89th American Meteorological Society Annual Meeting

Tuesday, 13 January 2009: 2:00 PM
A novel approach to detect regions of phenomena from NAM model outputs
Room 122BC (Phoenix Convention Center)
Xiang Li, Univ. of Alabama, Huntsville, AL; and R. Ramachandran, S. Graves, K. Brewster, S. M. Lazarus, and B. T. Zavodsky
Poster PDF (132.3 kB)
The Linked Environments for Atmospheric Discovery (LEAD) project is a large-scale, interdisciplinary NSF-funded research project. The objective of LEAD is to develop a cyber-infrastructure for identifying, accessing, decoding, assimilating, analyzing, mining, and visualizing a broad array of meteorological data and model output necessary for dynamic and adaptive forecasts in response to weather events.
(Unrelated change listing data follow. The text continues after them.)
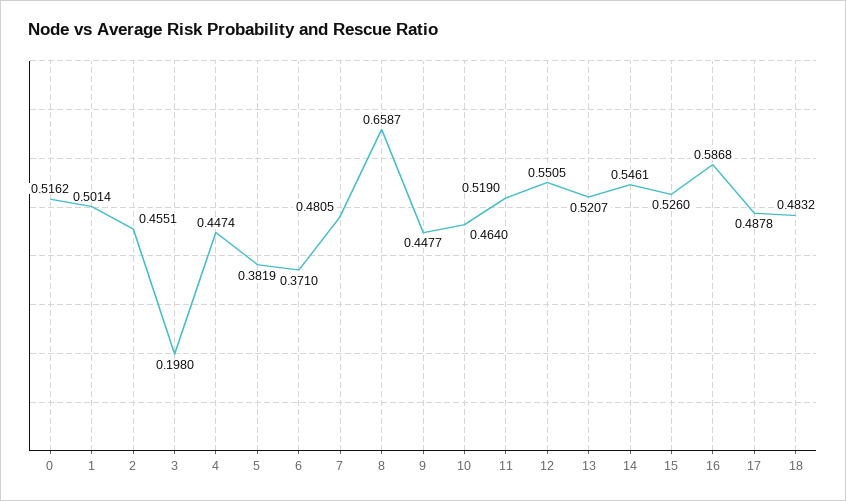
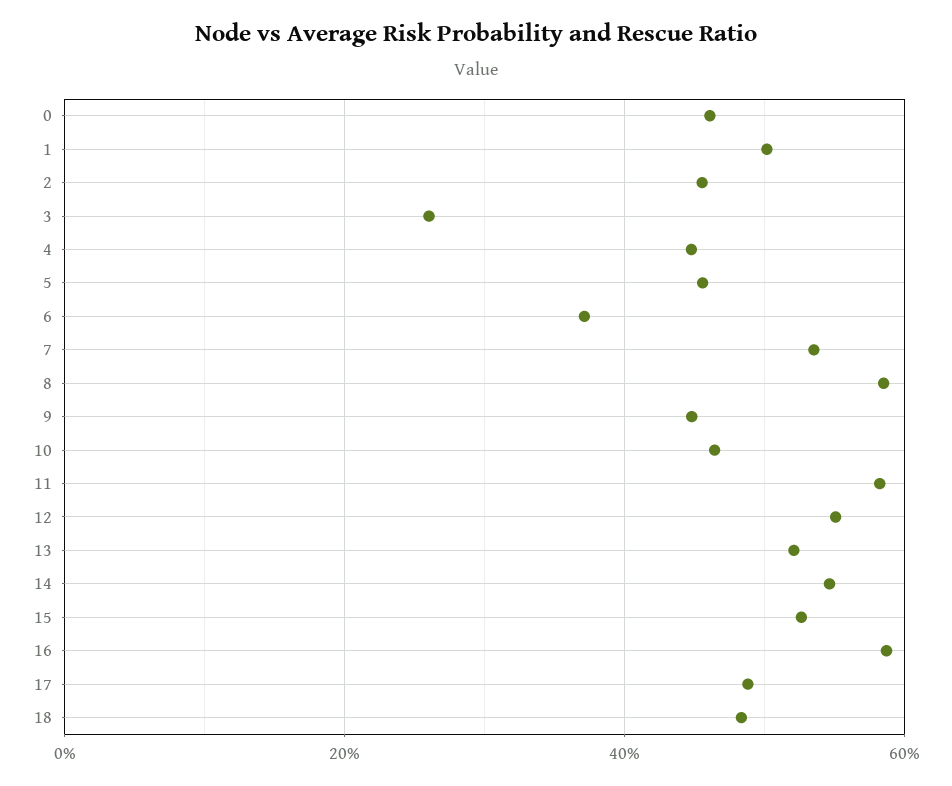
  {
-   "0": 0.5162,
+   "0": 0.46,
    "1": 0.5014,
    "2": 0.4551,
-   "3": 0.198,
+   "3": 0.26,
    "4": 0.4474,
-   "5": 0.3819,
+   "5": 0.46,
    "6": 0.371,
-   "7": 0.4805,
+   "7": 0.54,
-   "8": 0.6587,
+   "8": 0.58,
    "9": 0.4477,
    "10": 0.464,
-   "11": 0.519,
+   "11": 0.58,
    "12": 0.5505,
    "13": 0.5207,
    "14": 0.5461,
    "15": 0.526,
    "16": 0.5868,
    "17": 0.4878,
    "18": 0.4832
  }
One key element in event-driven forecasts is the identification of weather events from observations and model outputs, representing regions of interest. We propose that a difference field --defined as the absolute difference of a model output field from two consecutive runs valid at the same time-- contains weather phenomena information that can be used to determine areas of interest for an on-demand forecasting. The difference fields indicate where weather is changing rapidly or is most sensitive to variations in model initial conditions. The Phenomena Extraction Algorithm (PEA) is applied to North American Mesoscale (NAM) model difference fields to detect regions of interest in these fields. Then, a composite regions-of-interest field is constructed by weighting the features identified in individual fields. The PEA is then re-applied to the composite field to extract the final regions of interest for consideration. Using 850 hPa wind patterns, preliminary results show that cyclones and fronts are a couple of identified regions of interest. We plan to investigate the sensitivity of this approach to the phenomena that are extracted, their weighting, and further explore how the resultant regions relate to ongoing weather systems.